El ejército, por otra parte, necesitará jefes, y el Estado necesitará a su vez una magistratura soberana. Los primeros serán aquellos ancianos que se hayan mantenido fieles al Estado (buscando lo ventajoso); y de entre ellos se escogerá un jefe para el Estado. Toda esta organización tiene, por supuesto, algunas objeciones: Primero, que la educación de los guerreros y de los magistrados parece muy alejada del grueso de la población, y sólo alcanzable por la aristocracia. Segundo: incluso suponiendo una aptitud igual en toda la población, ¿hay necesidad de enseñanza para las clases inferiores, como labradores u obreros? Tercero: si la clase dirigente se aparta tanto del resto, ¿no los despreciará? A esto responde Sócrates (es decir, Platón) con la vigilancia en la educación: todos los jóvenes se educarán fraternalmente, pero pronto nacerán diferencias entre ellos; la duración de la educación dependerá de la aptitud o incapacidad de cada joven, y sólo será completa para los mejores. Por otra parte, de una generación a la siguiente los puestos no se perpetuarán, y cada hijo será tratado de la misma forma, desde cero. Además, los guerreros no poseerán nada propio, y vivirán todos juntos como soldados en campaña, a expensas del Estado pero sin vicios ni adornos.
Libro IV
Para Adimanto, este privilegio de la aristocracia guerrera llega a un precio demasiado alto: la vida dura de los mercenarios, no de los ciudadanos. Sócrates indica que su felicidad no importa, pues se supedita al bien del Estado. Lo importante es que cada ciudadano y cada clase se mantenga en su puesto, y con esto asegurado cada uno gozará de la felicidad ligada a cada condición. Se fundamentan así diversas leyes económicas: contra la opulencia y la pobreza, contra la extensión excesiva de los límites del Estado, contra innovaciones en la educación,... Pero no se crean leyes para arreglar las relaciones puramente civiles, como compraventas, comercio o contratos, pues una de dos: o la educación pública consigue crear unos ciudadanos justos (y en ese caso todo se arreglará decorosamente sin necesidad de leyes entre ellos) o estarán corrompidos (y en ese caso los reglamentos no servirán, pues serán evitados o contravenidos).

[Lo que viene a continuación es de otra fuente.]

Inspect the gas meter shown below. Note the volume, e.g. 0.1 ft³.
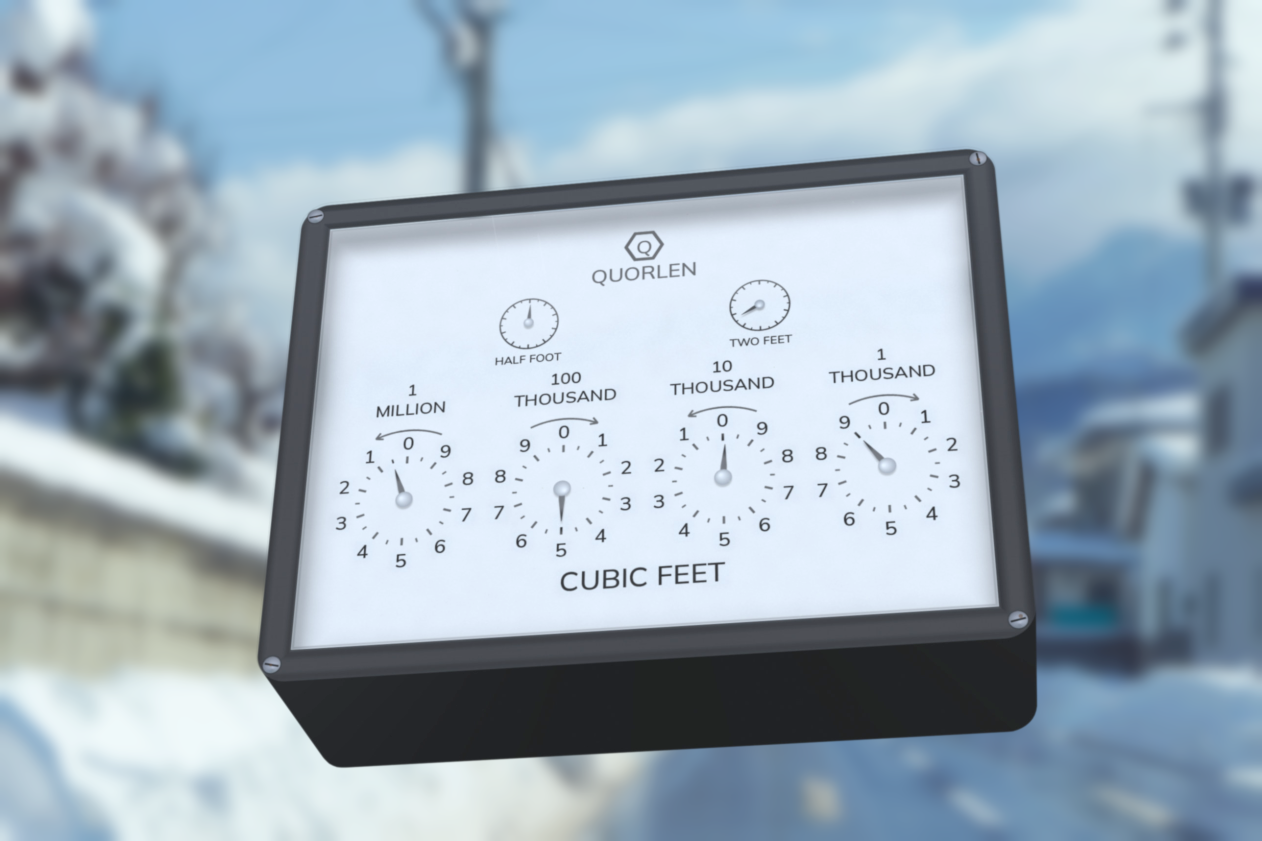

Fundado ya el Estado, resta conocer en que residen la justicia y la injusticia. Si el Estado está bien constituido, deberá tener todas las virtudes: prudencia, valor, templanza y justicia; determinadas las tres primeras, lo que quede no puede ser otra cosa sino la justicia. La prudencia estará en manos de la clase dirigente; y la fortaleza puede encontrarse en los guerreros. La templanza, una especie de acuerdo y armonía, se encuentra también en el Estado, entre los que deben gobernar y los que deben obedecer, si hay concierto entre ellos. Lo que queda es la justicia, y es precisamente en lo que se fundamenta este Estado: que cada uno se ocupa de su propia posición. La confusión de papeles produce el trastorno y la ruina del Estado; es decir, la injusticia.
Demostrado esto para el Estado, queda compararlo con la situación del alma individual. Las disposiciones morales son las mismas en el individuo que en el Estado: el individuo también está dotado con la prudencia (si su parte racional ordena lo que conviene), la valentía (si su parte irritable se subordina a la racional) y la templanza (si reina el acuerdo entre éstas y la parte irracional). Si cada una de las tres partes se ocupa de su oficio, sin mezclarse, entonces también está dotado de justicia. En el «ansia de usurpar» nacen la ignorancia, la cobardía y la intemperancia. De aquí, resulta obvio que es preferible ser justo, conocido como tal o no, antes que ser injusto, aunque sea impunemente.
El capítulo se cierra con una consideración sobre las formas del vicio que la injusticia desenvuelve, sea en el Estado, sea en el ser humano: son muchos, mientras que la forma de la justicia es única. Esto otorga superioridad a la justicia, pues se ha repetido ya varias veces que la unidad moral y racional es la condición de un buen gobierno.
Libro V
Polemarco y los otros llaman la atención de Sócrates sobre un punto que él sólo había nombrado: la comunidad de las mujeres y de los hijos entre los guardadores del Estado, y la educación de los niños en el intervalo entre su nacimiento y la educación propiamente dicha. Platón presenta aquí un punto de su doctrina que sabe extraño, y que causará rechazo, e intenta valerse de su arte y de rodeos casi infinitos. Al asentimiento tácito de los interlocutores de Sócrates en los capítulos precedentes, le sustituye una enconada discusión, y el arte del filósofo se ve obligado a abrirse paso a través de escrúpulos y objeciones.
En primer lugar, las mujeres participarán de todos los ejercicios de los guerreros, en la medida de su capacidad (como lo era para los hombres). Se ganan así numerosos y excelentes ciudadanos de ambos sexos. La segunda ley a este respecto es más dolorosa: las mujeres serán comunes para los hombres, todas y para todos, no habitarán con ninguno en particular, y sus hijos también serán comunes y no conocidos por su padre individualmente. Para Platón, demostrar que es útil es más fácil que demostrar que es posible, así que la supone establecida para explicar sus ventajas: se formarán uniones entre jóvenes, que convivirán y recibirán la misma educación; pero estas uniones no serán casuales, sino establecidas por los magistrados al acercar caracteres análogos. Por otra parte, los hijos de los mejores ciudadanos serán conducidos al redil común y confiados a la guarda de hombres y mujeres encargados de su cuidado; pero los deformes y los hijos de parejas inferiores serán encerrados en un lugar oculto {idea tomada de la inhumana legislación de Esparta}. Pasada la edad de los matrimonios, el comercio entre los sexos será libre, pero bajo la condición de que no habrán de nacer hijos. La ventaja de este sistema sería la de suprimir otra nueva causa de posible división en el Estado. Así, la comunidad de bienes y de mujeres, conlleva también comunidad de placeres y de penas, y por tanto todos los miembros del Estado trabajarían unidos por el bien en sí.
Tras hablar de cómo se haría la guerra por el Estado, finalmente, llega la pregunta de si es posible este Estado. La respuesta es afirmativa, siempre que los filósofos sean los reyes o los reyes se conviertan en filósofos. Se diferencian tres tipos de personas, como se ha visto ya en otros diálogos: los ignorantes, que nada saben; los que creen saber, que en lugar de ciencia tienen opiniones; y los verdaderos sabios, que se aplican al conocimiento del ser en sí y poseen la ciencia de lo justo y lo injusto.